━━━ Task material

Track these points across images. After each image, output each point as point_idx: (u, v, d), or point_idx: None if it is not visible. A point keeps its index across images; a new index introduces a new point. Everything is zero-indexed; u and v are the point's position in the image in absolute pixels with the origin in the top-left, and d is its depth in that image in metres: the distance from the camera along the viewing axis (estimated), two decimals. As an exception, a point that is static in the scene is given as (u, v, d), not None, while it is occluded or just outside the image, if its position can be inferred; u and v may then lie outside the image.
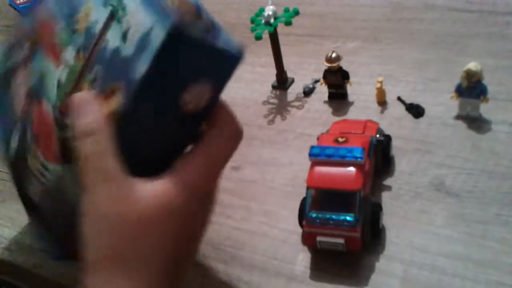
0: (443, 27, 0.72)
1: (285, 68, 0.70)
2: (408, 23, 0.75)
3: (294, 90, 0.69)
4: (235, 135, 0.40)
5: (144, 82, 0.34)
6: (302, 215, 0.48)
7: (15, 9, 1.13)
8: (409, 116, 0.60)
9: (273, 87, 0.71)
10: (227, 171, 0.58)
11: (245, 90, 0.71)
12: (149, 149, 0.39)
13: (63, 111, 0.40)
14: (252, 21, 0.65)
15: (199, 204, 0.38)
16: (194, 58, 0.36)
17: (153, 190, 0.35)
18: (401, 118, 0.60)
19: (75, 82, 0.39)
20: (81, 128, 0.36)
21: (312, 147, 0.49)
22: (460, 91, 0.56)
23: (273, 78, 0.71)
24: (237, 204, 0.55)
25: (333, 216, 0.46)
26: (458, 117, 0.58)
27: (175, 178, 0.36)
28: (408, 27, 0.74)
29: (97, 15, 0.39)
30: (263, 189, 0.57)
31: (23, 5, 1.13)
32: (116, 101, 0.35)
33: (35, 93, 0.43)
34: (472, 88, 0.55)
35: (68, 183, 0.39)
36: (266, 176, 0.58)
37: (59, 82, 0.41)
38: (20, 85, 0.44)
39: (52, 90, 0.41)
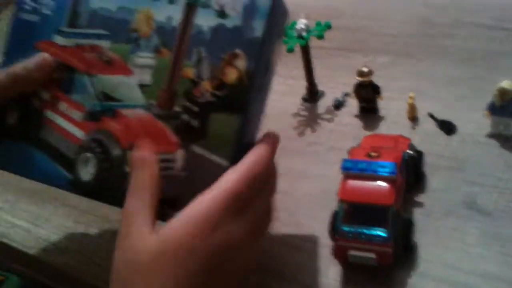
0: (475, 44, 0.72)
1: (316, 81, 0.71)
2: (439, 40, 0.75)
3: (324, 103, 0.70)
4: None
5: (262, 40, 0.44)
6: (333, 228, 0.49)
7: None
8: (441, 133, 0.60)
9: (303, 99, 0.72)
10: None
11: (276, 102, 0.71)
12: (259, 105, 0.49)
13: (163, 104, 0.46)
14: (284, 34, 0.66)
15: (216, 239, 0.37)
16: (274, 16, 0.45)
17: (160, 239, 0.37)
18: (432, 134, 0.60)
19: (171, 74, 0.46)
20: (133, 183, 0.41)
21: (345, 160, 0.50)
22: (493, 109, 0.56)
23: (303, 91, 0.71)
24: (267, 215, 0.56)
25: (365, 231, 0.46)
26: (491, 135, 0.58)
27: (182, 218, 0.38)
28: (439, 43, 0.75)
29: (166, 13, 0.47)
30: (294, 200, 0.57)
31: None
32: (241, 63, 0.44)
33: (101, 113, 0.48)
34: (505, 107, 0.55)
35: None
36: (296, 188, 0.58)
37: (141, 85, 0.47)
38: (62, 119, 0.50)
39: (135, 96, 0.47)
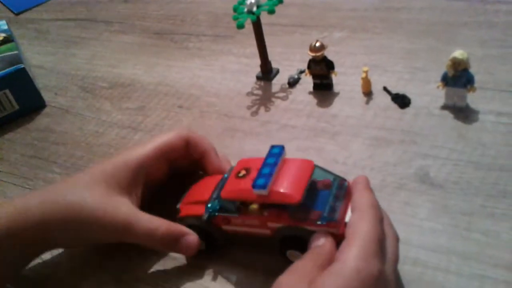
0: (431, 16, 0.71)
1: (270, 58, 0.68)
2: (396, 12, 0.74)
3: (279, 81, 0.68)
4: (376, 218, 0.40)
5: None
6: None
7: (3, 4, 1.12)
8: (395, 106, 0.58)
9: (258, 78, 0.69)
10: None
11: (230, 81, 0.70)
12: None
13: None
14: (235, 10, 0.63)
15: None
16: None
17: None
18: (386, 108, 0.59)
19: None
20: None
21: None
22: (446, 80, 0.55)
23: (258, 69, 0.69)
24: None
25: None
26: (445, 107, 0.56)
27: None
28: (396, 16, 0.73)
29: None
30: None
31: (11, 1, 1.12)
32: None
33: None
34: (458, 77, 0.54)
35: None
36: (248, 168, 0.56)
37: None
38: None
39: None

━━━━━━

About this task: Nothing but an exact copy of the data, without pictures, should be returned.

Response area:
Track these points across images. After each image, output each point as point_idx: (u, v, d), or point_idx: None if it is not visible. A point keeps its index across images; a new index introduces a new point. Everything is zero-indexed; u and v are the point's position in the image in absolute pixels with the origin in the top-left, and d is its depth in that image in metres: the distance from the camera along the viewing axis (estimated), two decimals. As an exception, a point that is static in the scene is given as (u, v, d), not None, while it is occluded or just outside the image, if its position can be inferred; u and v may then lie outside the image.
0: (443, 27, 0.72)
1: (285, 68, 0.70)
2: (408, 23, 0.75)
3: (294, 90, 0.69)
4: (235, 135, 0.40)
5: (144, 82, 0.34)
6: (302, 215, 0.48)
7: (15, 9, 1.13)
8: (409, 116, 0.60)
9: (273, 87, 0.71)
10: (227, 171, 0.58)
11: (245, 90, 0.71)
12: (149, 149, 0.39)
13: (63, 111, 0.40)
14: (252, 21, 0.65)
15: (199, 204, 0.38)
16: (194, 58, 0.36)
17: (153, 190, 0.35)
18: (401, 118, 0.60)
19: (75, 82, 0.39)
20: (81, 128, 0.36)
21: (312, 147, 0.49)
22: (460, 91, 0.56)
23: (273, 78, 0.71)
24: (237, 204, 0.55)
25: (333, 216, 0.46)
26: (458, 117, 0.58)
27: (175, 178, 0.36)
28: (408, 27, 0.74)
29: (97, 15, 0.39)
30: (263, 189, 0.57)
31: (23, 5, 1.13)
32: (116, 101, 0.35)
33: (35, 93, 0.43)
34: (472, 88, 0.55)
35: (68, 183, 0.39)
36: (266, 176, 0.58)
37: (59, 82, 0.41)
38: (20, 85, 0.44)
39: (52, 90, 0.41)
0: (475, 44, 0.72)
1: (316, 81, 0.71)
2: (439, 40, 0.75)
3: (324, 103, 0.70)
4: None
5: (262, 40, 0.44)
6: (333, 228, 0.49)
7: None
8: (441, 133, 0.60)
9: (303, 99, 0.72)
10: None
11: (276, 102, 0.71)
12: (259, 105, 0.49)
13: (163, 104, 0.46)
14: (284, 34, 0.66)
15: (216, 239, 0.37)
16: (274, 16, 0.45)
17: (160, 239, 0.37)
18: (432, 134, 0.60)
19: (171, 74, 0.46)
20: (133, 183, 0.41)
21: (345, 160, 0.50)
22: (493, 109, 0.56)
23: (303, 91, 0.71)
24: (267, 215, 0.56)
25: (365, 231, 0.46)
26: (491, 135, 0.58)
27: (182, 218, 0.38)
28: (439, 43, 0.75)
29: (166, 13, 0.47)
30: (294, 200, 0.57)
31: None
32: (241, 63, 0.44)
33: (101, 113, 0.48)
34: (505, 107, 0.55)
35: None
36: (296, 188, 0.58)
37: (141, 85, 0.47)
38: (62, 119, 0.50)
39: (135, 96, 0.47)
0: (431, 16, 0.71)
1: (270, 58, 0.68)
2: (396, 12, 0.74)
3: (279, 81, 0.68)
4: (376, 218, 0.40)
5: None
6: None
7: (3, 4, 1.12)
8: (395, 106, 0.58)
9: (258, 78, 0.69)
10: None
11: (230, 81, 0.70)
12: None
13: None
14: (235, 10, 0.63)
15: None
16: None
17: None
18: (386, 108, 0.59)
19: None
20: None
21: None
22: (446, 80, 0.55)
23: (258, 69, 0.69)
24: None
25: None
26: (445, 107, 0.56)
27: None
28: (396, 16, 0.73)
29: None
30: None
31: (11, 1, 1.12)
32: None
33: None
34: (458, 77, 0.54)
35: None
36: (248, 168, 0.56)
37: None
38: None
39: None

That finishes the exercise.